The Top 5 Things You Should Know – China Supply Chain
Coronavirus – Business without travel
2020 looks set to be a year with travel to China looking unlikely. The early Spring Festival and subsequent mass cancellation of international travel makes return to China looking increasingly like it will be 2021. With 600,000 visits into mainland China from the UK every year, this will have a big impact. We look at 7 impacts on the face to face effect of covid on business relationship management.
1. China has suspended the vast majority of travel since 28th March, and there are multiple restrictions in place that will prevent effective use of your time. Locals are monitored via Alipay (Alibaba) and WeChat (Tencent) Apps and anything other than a ‘green code’ will put a swift end to any ambition of getting in to any suppliers, restaurants or shopping centres. There are many local regulations that changing on a daily basis. Any factories found to have any signs of Covid19 will be closed for at least two weeks – as such foreign visitors are banned from visiting many. There are reports of closure in Jilin Province (bordering Russia and North Korea) and a Wuhan style lockdown has been put in place.
2. There are concessions for essential foreign personnel to return to factories where they work through ‘fast track’ agreements, but none of these will apply to smaller British outsourcers. The risk of having to quarantine on the way in and out would indicate that trying to visit is pointless, and an alternative strategy is needed.
3. With many export orientated factories in China struggling with lower orders we would urge caution in making short term supply changes for short term price advantage. Whilst there is undoubtedly high pressure on everyone’s costs, a marginal saving could easily become insignificant by the end of the year if your new supplier has recovered and has no need to supply at cost price. There is always risk associated with any change.
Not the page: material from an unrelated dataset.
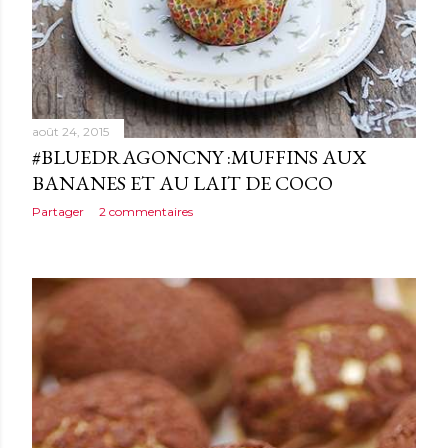
août 24, 2015
#BLUEDRAGONCNY :MUFFINS AUX
BANANES ET AU LAIT DE COCO
Partager
2 commentaires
4. If change is needed, consider using local 3rd party auditors to be your eyes and ears and establish if the new supplier are who they purport to be. Get photographs of their equipment, calibration records as well as references from long term customers before committing – don’t rely on internet results alone to find a new supplier.
5. Whilst video calls might be seen as the way forward, we would also urge caution. Conducting any business in a foreign language is difficult, and technical discussion will often not be understood. Never assume you are understood, and ensure all points are documented and sent over in unambiguous text form.
If you are already having problems it might be time to consider your options and get some help. No company can afford to waste time in this business climate. Focus on your communication to ensure that the issue are not from your side.